The Maggiores fled after a confrontation in the street but were chased down and shot to death. Some investigators suspected that they had been murdered by the East Area Rapist because of their proximity to the other attacks' locations, and a shoelace was found nearby. The FBI announced on June 15, 2016, that it was confident that the East Area Rapist had murdered the Maggiores.  On June 29, 2020, DeAngelo entered a plea of guilty to these murders.

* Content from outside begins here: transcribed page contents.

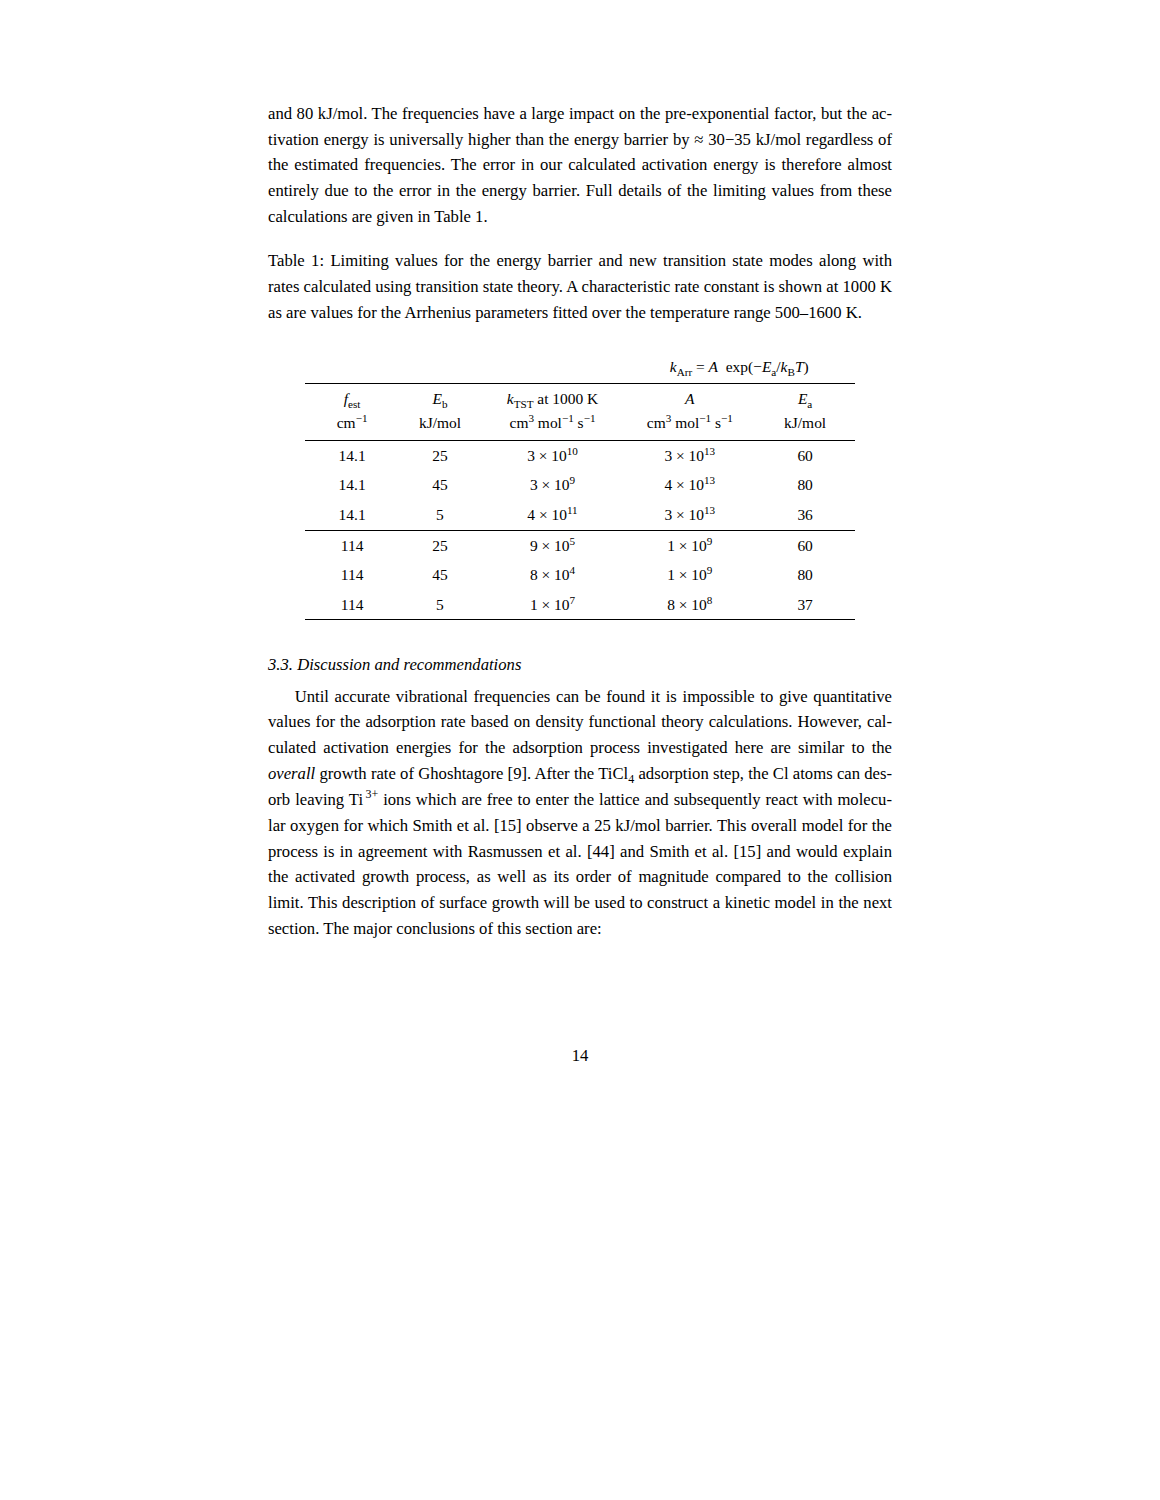and 80 kJ/mol. The frequencies have a large impact on the pre-exponential factor, but the activation energy is universally higher than the energy barrier by ≈ 30−35 kJ/mol regardless of the estimated frequencies. The error in our calculated activation energy is therefore almost entirely due to the error in the energy barrier. Full details of the limiting values from these calculations are given in Table 1.
Table 1: Limiting values for the energy barrier and new transition state modes along with rates calculated using transition state theory. A characteristic rate constant is shown at 1000 K as are values for the Arrhenius parameters fitted over the temperature range 500–1600 K.
| | | | k Arr = A exp(− E a / k B T ) |
| f est cm −1 | E b kJ/mol | k TST at 1000 K cm 3 mol −1 s −1 | A cm 3 mol −1 s −1 | E a kJ/mol |
| 14.1 | 25 | 3 × 10 10 | 3 × 10 13 | 60 |
| 14.1 | 45 | 3 × 10 9 | 4 × 10 13 | 80 |
| 14.1 | 5 | 4 × 10 11 | 3 × 10 13 | 36 |
| 114 | 25 | 9 × 10 5 | 1 × 10 9 | 60 |
| 114 | 45 | 8 × 10 4 | 1 × 10 9 | 80 |
| 114 | 5 | 1 × 10 7 | 8 × 10 8 | 37 |
3.3. Discussion and recommendations
Until accurate vibrational frequencies can be found it is impossible to give quantitative values for the adsorption rate based on density functional theory calculations. However, calculated activation energies for the adsorption process investigated here are similar to the overall growth rate of Ghoshtagore [9]. After the TiCl4 adsorption step, the Cl atoms can desorb leaving Ti 3+ ions which are free to enter the lattice and subsequently react with molecular oxygen for which Smith et al. [15] observe a 25 kJ/mol barrier. This overall model for the process is in agreement with Rasmussen et al. [44] and Smith et al. [15] and would explain the activated growth process, as well as its order of magnitude compared to the collision limit. This description of surface growth will be used to construct a kinetic model in the next section. The major conclusions of this section are:
14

Original Night Stalker (1979–1986)

Shortly after the rape committed on July 5, 1979, DeAngelo moved to Southern California and began killing his victims, first striking in Santa Barbara County in October. The attacks lasted until 1981 (with a lone 1986 attack). Only the couple in the first attack survived, alerting neighbors and forcing the intruder to flee; the other victims were murdered by gunshot or bludgeoning. Since DeAngelo was not linked to these crimes for decades, he was known as the Night Stalker in the area, before being renamed the Original Night Stalker after serial killer Richard Ramirez received the former nickname.